The Directionless Chop That Continues To Be The U.S. Dollar

Daily time frames are the key to my trade selection and while I’ve been busy with entries forex-related futures markets like crude oil and the Dow Jones – I’ve been steering clear of the greenback.

Once again the U. S. Dollar Index is falling from a rejection from the 80.00 area. This time the market was bale to climb to 80.36 before falling back below 80.00 but there has not been a rapid sell-off from there. Instead we’re seeing price action hang around – as if unable to leave the gravitational pull of the 80.00 level.

There continues to be very little this dollar can offer by way of insight into the next leg of sentiment and momentum and in fact because of the “two to four” o’clock angle of the 34EMA Wave, I look for exhaustion. The problem is that there are multiple levels of resistance overhead- and equally uncertain is which of them many support levels below could ultimately become a floor. The triangle pattern will only be in play if the volatility drops and the range narrows, flattening out the 34EMA Wave.

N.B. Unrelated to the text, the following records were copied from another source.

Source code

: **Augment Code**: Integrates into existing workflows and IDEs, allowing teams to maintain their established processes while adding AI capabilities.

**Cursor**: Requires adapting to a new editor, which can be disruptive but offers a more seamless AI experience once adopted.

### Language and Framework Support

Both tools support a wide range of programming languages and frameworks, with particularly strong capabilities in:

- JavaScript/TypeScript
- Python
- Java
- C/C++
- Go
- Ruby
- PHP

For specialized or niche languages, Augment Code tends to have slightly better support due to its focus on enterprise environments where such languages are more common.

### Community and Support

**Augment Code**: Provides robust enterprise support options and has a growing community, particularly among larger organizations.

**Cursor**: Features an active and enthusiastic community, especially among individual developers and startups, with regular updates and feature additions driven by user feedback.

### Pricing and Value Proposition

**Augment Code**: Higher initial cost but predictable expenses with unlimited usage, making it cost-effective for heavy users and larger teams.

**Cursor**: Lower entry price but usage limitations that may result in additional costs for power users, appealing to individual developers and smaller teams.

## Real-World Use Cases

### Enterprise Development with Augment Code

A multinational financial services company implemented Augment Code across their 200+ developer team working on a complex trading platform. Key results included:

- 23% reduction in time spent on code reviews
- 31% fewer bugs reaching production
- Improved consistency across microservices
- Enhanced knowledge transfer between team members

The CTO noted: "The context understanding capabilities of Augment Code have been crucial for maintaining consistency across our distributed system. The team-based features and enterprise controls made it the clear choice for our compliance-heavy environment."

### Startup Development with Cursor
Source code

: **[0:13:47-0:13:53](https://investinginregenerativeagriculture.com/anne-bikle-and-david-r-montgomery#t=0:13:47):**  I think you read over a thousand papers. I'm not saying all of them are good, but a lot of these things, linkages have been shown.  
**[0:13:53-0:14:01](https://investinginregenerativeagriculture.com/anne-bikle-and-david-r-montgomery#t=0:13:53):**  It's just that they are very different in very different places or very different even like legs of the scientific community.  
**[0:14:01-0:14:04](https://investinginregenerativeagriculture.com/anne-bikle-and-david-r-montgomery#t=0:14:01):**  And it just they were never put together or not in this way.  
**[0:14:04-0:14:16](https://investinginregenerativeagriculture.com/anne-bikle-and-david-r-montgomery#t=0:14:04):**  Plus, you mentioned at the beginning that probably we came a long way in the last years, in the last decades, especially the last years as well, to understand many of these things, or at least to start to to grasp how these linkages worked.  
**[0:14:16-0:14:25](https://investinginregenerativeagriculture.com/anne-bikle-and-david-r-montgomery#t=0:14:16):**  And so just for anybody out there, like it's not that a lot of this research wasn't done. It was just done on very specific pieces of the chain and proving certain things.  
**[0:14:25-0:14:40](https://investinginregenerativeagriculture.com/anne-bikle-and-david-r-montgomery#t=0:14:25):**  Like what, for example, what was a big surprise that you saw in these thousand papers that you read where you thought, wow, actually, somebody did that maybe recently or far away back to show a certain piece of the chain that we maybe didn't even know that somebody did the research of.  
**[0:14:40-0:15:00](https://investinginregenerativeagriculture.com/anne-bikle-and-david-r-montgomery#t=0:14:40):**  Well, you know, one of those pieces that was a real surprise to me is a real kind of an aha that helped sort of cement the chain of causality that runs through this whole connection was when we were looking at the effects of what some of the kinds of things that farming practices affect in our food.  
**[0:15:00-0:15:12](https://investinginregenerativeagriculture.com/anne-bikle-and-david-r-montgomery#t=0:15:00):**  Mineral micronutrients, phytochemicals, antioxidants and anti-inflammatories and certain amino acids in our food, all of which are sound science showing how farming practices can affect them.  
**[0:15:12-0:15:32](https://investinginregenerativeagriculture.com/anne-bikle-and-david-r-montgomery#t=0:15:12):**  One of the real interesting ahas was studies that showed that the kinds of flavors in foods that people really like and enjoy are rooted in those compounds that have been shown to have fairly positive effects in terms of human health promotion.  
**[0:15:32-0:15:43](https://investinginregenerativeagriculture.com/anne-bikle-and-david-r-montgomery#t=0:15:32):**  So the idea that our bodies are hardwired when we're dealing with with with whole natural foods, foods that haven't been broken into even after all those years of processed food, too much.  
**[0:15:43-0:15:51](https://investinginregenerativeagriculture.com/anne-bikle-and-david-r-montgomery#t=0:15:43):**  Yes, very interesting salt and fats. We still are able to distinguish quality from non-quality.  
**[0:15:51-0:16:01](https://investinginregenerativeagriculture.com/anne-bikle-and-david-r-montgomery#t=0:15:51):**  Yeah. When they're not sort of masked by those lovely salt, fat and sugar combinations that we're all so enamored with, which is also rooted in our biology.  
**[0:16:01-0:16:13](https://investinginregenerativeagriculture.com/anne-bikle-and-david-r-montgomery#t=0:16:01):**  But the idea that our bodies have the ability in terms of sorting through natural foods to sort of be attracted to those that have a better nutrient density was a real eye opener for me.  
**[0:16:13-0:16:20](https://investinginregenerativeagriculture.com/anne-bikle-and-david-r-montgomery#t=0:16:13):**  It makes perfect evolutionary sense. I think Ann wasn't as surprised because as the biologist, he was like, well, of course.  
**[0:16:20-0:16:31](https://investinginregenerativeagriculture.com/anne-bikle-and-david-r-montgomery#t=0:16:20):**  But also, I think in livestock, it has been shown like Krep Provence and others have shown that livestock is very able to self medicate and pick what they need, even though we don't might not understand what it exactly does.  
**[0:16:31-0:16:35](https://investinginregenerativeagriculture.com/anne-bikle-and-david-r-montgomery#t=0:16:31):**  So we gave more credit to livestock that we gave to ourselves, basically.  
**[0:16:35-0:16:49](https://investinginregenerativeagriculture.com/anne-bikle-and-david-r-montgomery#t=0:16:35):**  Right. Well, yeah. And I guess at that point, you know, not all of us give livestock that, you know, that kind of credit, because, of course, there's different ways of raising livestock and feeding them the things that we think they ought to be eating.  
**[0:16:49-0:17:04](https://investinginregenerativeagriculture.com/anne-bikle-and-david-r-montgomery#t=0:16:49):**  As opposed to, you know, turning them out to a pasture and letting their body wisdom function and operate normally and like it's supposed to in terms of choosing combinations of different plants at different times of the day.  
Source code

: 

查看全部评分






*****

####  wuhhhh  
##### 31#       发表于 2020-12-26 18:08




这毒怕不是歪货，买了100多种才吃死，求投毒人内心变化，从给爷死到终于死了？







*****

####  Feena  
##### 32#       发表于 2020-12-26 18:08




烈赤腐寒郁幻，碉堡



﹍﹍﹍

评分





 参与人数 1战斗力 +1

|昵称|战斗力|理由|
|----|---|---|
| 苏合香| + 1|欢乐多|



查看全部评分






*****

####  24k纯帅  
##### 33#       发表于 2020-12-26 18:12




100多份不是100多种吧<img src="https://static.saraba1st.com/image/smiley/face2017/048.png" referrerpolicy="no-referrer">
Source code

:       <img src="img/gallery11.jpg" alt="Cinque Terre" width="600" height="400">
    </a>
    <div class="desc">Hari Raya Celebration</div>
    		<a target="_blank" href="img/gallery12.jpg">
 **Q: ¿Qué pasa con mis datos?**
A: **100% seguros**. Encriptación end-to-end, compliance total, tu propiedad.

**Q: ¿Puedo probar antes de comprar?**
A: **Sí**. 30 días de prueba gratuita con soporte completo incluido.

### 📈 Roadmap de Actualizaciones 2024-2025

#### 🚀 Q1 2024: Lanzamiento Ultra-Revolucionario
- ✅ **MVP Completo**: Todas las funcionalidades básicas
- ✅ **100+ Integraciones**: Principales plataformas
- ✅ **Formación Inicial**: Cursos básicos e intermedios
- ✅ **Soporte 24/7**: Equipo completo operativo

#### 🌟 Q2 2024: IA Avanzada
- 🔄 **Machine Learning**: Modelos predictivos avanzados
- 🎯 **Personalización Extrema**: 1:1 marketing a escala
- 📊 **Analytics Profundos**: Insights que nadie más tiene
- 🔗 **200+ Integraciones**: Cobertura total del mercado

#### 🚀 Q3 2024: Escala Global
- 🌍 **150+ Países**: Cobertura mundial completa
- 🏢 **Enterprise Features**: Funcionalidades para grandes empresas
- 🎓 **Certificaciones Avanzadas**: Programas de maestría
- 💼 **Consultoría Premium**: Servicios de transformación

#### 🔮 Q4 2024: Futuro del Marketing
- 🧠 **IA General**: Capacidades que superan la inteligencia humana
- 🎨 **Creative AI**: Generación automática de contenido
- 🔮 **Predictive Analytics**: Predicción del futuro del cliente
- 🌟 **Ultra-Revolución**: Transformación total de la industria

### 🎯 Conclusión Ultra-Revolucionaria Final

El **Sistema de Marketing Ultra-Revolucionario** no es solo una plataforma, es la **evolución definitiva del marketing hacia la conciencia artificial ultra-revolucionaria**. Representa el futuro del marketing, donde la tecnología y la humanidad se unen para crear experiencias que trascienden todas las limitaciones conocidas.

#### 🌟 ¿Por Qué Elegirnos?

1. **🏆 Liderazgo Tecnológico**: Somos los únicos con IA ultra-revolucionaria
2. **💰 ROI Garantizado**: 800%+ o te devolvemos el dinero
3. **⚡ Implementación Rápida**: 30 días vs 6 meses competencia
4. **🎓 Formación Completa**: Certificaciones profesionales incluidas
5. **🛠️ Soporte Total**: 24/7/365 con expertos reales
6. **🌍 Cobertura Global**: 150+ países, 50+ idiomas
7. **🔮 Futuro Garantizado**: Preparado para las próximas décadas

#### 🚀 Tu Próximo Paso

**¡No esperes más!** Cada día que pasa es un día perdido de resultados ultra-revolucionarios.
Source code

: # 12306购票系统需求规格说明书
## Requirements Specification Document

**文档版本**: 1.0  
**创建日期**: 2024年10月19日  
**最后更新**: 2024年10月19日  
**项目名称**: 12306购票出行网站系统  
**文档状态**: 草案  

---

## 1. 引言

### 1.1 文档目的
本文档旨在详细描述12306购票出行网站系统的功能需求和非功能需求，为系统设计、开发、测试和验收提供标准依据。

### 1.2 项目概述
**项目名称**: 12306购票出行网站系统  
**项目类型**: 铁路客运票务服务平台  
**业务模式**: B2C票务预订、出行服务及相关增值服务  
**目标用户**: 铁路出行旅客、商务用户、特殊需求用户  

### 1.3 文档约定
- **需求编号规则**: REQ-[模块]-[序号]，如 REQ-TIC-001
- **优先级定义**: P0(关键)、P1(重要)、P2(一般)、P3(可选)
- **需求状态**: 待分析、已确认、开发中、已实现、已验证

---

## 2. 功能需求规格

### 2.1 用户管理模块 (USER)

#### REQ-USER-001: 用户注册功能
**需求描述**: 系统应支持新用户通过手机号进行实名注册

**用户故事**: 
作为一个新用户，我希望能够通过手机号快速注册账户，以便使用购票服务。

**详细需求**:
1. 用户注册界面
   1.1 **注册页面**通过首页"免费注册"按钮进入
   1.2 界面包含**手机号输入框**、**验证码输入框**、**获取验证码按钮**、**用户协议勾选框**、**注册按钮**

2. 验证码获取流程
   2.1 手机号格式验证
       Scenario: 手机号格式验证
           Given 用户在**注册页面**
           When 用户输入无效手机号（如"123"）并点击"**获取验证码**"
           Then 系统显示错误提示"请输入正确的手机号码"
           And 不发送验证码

I have been focusing mainly of the Dow Jones to gather any insight into risk and will continue to do so. Another reason is that I am not trading the dollar right now – since it lacks Directional Bias – and frankly using a market I don’t actively trade to gauge risk is like dancing when you really can’t hear the beat. Intraday the most clarity I can see right now is the uptrend on the four-hour chart which is actually triggering a swing buy as prices sink into the dynamic support of the upward angling 34EMA Wave. Right now, the dollar is simply not that interesting and without a clearer picture of QE and whether the U. S. equities market is ready for a more significant downside correction, there’s just not much that the dollar wants to say.